Selama siswa prakerin, guru pembimbing melakukan pemantauan kegiatan siswa untuk memastikan siswa hadir di tempat prakerin dan membantu siswa dalam mengatasi permasalahan-permasalahan yang dihadapi. Selanjutnya di akhir kegiatan prakerin pembimbing industri akan melakukan evaluasi prestasi kerja siswa selama prakerin untuk memberikan masukan kepada siswa apa saja kekurangan-kekurangan siswa dalam penguasaan kompetensi
Faktor eksternal yang menunjang keberhasilan penguasaan kompetensi keahlian di SMK salah satunya adalah program prakerin. Program pembelajaran di industri ini akan  mengantarkan  siswanya mengenal  jenis pekerjaan  yang  sesuai  dengan  kompetensi keahliannya. Melalui penghayatan dalam program  prakerin, siswa akan memperoleh pengalaman bernilai yang akan berpengaruh secara positif yang akhirnya akan membantu  meningkatkan  kompetensi  sesuai  bidang  keahliannya  (Nolker,  1983:  119).  Agar tujuan  prakerin  betul-betul  tepat  sasaran,  maka  diperlukan  pemetaan  yang  matang  antara kompetensi di sekolah dikaitkan dengan kompetensi di dunia kerja, pemetaan dunia industri yang  betul-betul  sesuai  dengan  kompetensi  keahlian  yang  dipelajari  siswa,  program monitoring dan evaluasi yang terencana dan terarah.

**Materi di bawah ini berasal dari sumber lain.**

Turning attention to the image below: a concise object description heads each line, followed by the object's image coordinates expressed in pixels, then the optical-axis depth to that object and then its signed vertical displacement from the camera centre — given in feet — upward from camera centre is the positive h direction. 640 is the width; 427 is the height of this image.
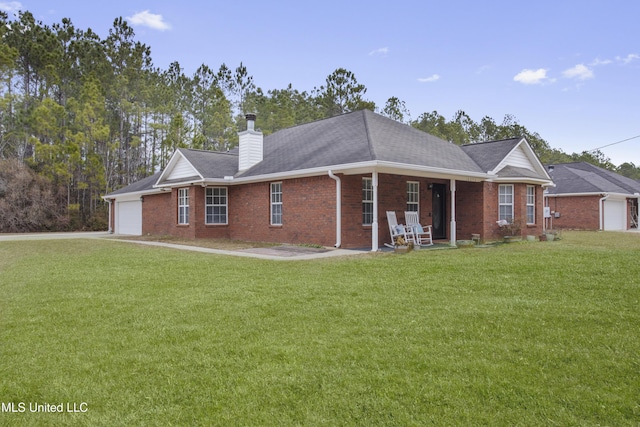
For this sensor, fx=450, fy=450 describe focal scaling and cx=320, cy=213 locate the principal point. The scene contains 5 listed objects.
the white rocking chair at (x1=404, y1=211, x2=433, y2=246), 46.55 -1.39
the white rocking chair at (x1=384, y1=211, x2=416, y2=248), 44.96 -1.59
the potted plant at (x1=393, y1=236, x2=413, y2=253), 40.40 -2.80
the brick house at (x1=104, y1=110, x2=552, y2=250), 45.73 +3.71
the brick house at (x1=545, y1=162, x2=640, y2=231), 87.15 +2.42
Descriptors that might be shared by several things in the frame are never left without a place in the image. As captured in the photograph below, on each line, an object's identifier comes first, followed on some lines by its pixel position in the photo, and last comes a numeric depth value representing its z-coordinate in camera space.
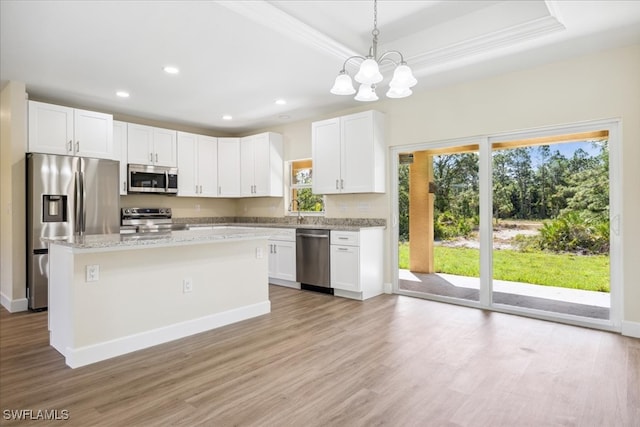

Berdasarkan uraian di atas maka dapat disimpulkan bahwa pengalaman prakerin yang didapatkan oleh siswa adalah berupa: (1) kompetensi kerja yang berstandar industri; (2) penggunakan peralatan-peralatan yang berstandar industri; (3) melaksanakan pekerjaan secara nyata yang sesuai dengan kompetensi yang harus dikuasai berdasar bidang keilmuannya; (4) mendapatkan bimbingan langsung oleh pembimbing yang berpengalaman; (5) merasakan etika dan cara bersosialisasi di tempat kerja; (6) pengelolaan waktu; dan (7) pengembangan karir. Dari keseluruhan pengalaman yang diperoleh di tempat prakerin diharapkan dapat membantu peningkatan prestasi belajar siswa khususnya pada bidang praktik kejuruan sehingga siswa lulus dari SMK sudah siap untuk bekerja dan mengembangkan karirnya.